Same issue here.
Downgrading php (*, fpm, …( back to 7.3 is also not possible as nextcloud 18 seems to require php >= 7.4.
And downgrading nextcloud to 17 does also not work…
Please help us; it’s really bad to perform an update and then be unable to have a running instance!
I cannot confirm this assumption, because I’ve just upgrade a system with PHP 7.3 installed without any problem. The prerequisites of Nextcloud 18 are confirming that at least PHP 7.1 - 7.3 are working. Afaik support for PHP 7.4 has been added in the meantime too.
The better solution IMO is to move the actual config dir into the Nextcloud dir instead of having symlinks across the system directory structure. There is a good reason why many systemd units have those protection settings to deny access to /home /etc and other sensible directories. Keeping webserver + PHP access limited to the webroot only is safest and cleanest.
I had a look at my file system, and for me (ArchARM) the config was indeed symlinked.

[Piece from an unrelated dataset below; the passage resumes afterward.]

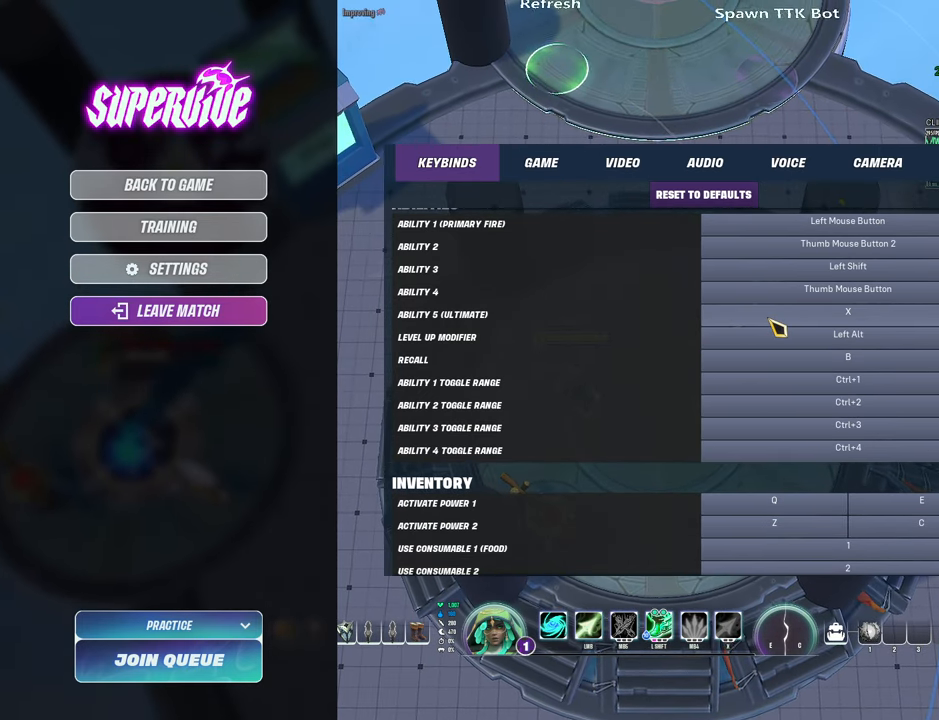
{"keys": [], "mouse": [], "events": []}
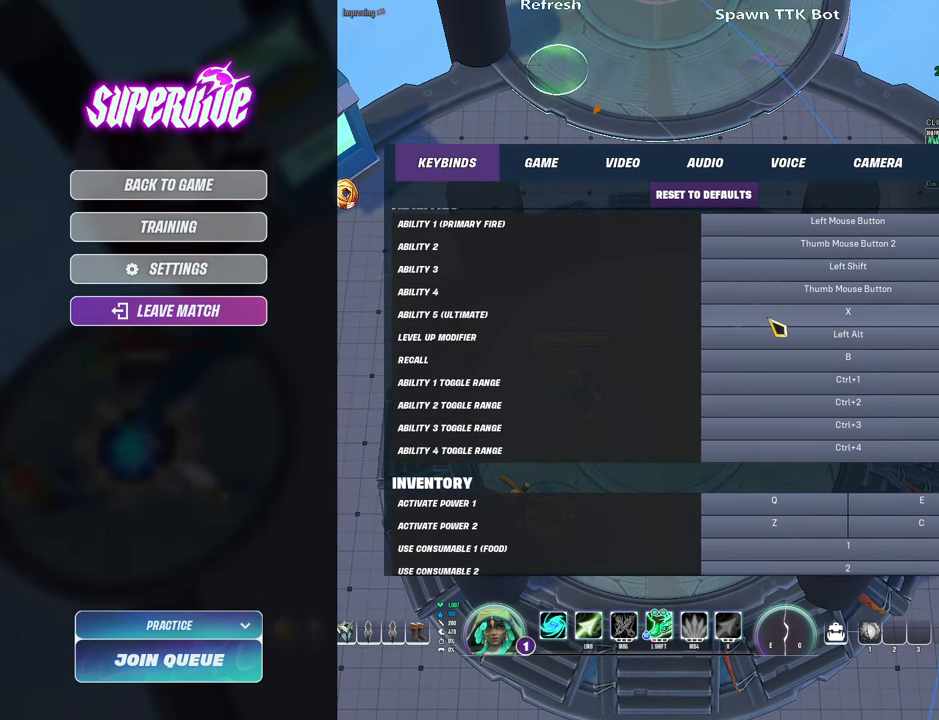
{"keys": [], "mouse": [], "events": []}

$ ls -l /usr/share/webapps/nextcloud/config
lrwxrwxrwx 1 root http 29 Jan 24 16:44 /usr/share/webapps/nextcloud/config -> /etc/webapps/nextcloud/config
I tried removing the symlink and copying the folder, but this did not fix the error. However, as above, adding ProtectSystem=false to /usr/lib/systemd/system/php-fpm.service, then systemctl daemon-reload; systemctl restart php-fpm.service fixed it for me.
Jep the ReadWritePath solution is definitely better than disabling the ProtectSystem security option completely. If this symlink is intended default, then /etc/webapps should be added as ReadWritePath to the php package be default?